Series LLCs are structured such that one LLC (parent or umbrella company) sits atop a series of stand-alone LLCs. Each child LLC in the series has separate assets, and operates largely independent of each other. An example of a Series LLC might be a real estate investment company that operates a series of apartment complexes, each as a stand-alone entity. Not all states allow Series LLCs.
The PLLC is an entity available to certain licensed professionals. Common in medicine and law, the PLLC offers liability protection of personal assets for business owners in those professions. PLLCs are similar to regular LLCs, but must be reviewed by the licensing board. PLLCs are not recognized in all states.
Restricted LLCs are an entity that does not pay taxes or make distributions for its first 10 years of operation. At the time of writing, Restricted LLCs can only be formed in Nevada.
Anonymous LLC is an entity formed in a state that does not disclose ownership, currently Delaware, Nevada, New Mexico and Wyoming.

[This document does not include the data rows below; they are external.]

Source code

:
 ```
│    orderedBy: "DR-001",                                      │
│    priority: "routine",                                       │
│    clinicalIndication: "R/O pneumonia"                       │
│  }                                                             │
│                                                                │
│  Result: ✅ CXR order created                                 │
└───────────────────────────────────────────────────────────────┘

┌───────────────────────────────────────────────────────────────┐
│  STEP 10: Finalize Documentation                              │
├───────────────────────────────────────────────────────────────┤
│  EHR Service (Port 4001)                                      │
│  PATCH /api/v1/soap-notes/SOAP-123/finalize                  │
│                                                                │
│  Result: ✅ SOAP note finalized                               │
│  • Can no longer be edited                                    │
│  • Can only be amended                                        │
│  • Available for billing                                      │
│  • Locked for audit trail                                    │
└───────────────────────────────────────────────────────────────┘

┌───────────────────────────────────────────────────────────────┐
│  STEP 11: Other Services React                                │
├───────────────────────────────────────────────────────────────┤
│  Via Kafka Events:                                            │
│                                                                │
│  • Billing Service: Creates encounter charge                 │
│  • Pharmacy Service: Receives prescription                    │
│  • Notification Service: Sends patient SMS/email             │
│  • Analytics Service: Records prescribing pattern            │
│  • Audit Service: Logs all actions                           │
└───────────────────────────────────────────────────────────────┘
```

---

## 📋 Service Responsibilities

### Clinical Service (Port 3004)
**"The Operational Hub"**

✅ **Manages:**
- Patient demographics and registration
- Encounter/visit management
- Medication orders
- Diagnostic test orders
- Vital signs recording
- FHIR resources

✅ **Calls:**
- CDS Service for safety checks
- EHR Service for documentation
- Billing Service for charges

Benefits of an LLC Over Other Entity Types
LLCs are a popular choice for startups. Simply put, starting up an LLC is relatively simple, inexpensive, and doesn't necessitate a second filing come tax time. Separating LLC assets from personal assets also provides members with a level of liability protection in case the business takes on more debt than it can sustain, or is sued, for example.
What Does it Cost?
LLC startup costs will depend to a large extent on your state, if you choose to use a startup formation service provider, and if so, which services you choose to utilize. Remember, generally speaking, each service will incurr its own fee. At the time of writing combined state fees for name registration and filing articles of organization range from $40 to $500 depending on the state of registration. Filing for an EIN with the IRS is free.
LLCs and Taxes
LLCs are treated like general partnerships with regard to tax status. They can elect to file Form 2553 to be treated as an S Corp or Form 8832 for C Corp, but general partnership is their default federal tax classification. General partnerships are pass-through entities. What that means is that each member's share of the businesses profit is passed through to that member's personal taxes, regardless of whether they received the profit as pay or other compensation. $100,000 in profit in the corporate account is taxed the same as $100,000 in the members' collective pockets. The same is true for business losses.
The articles of organization discussed previously will dictate what percentage of the profit belongs to each member. For single member LLCs the math is pretty simple, but multi-member LLCs can have much more complex ownership structures.
When filing their taxes, the business is required to file a Form 1065: U.S. Return of Partnership Income. This form reports annual profit and loss to the IRS. Members individually file Schedule K-1s to report their share on their personal income taxes.
LLC members will also be responsible for state taxes, which vary by state (refer to your Secretary of State's website for your state of filing). Members are also required to pay self-employment tax at a rate of 15.3%. This is akin to Social Security and Medicare in the private sector, and may qualify for a deduction (check with your tax preparer).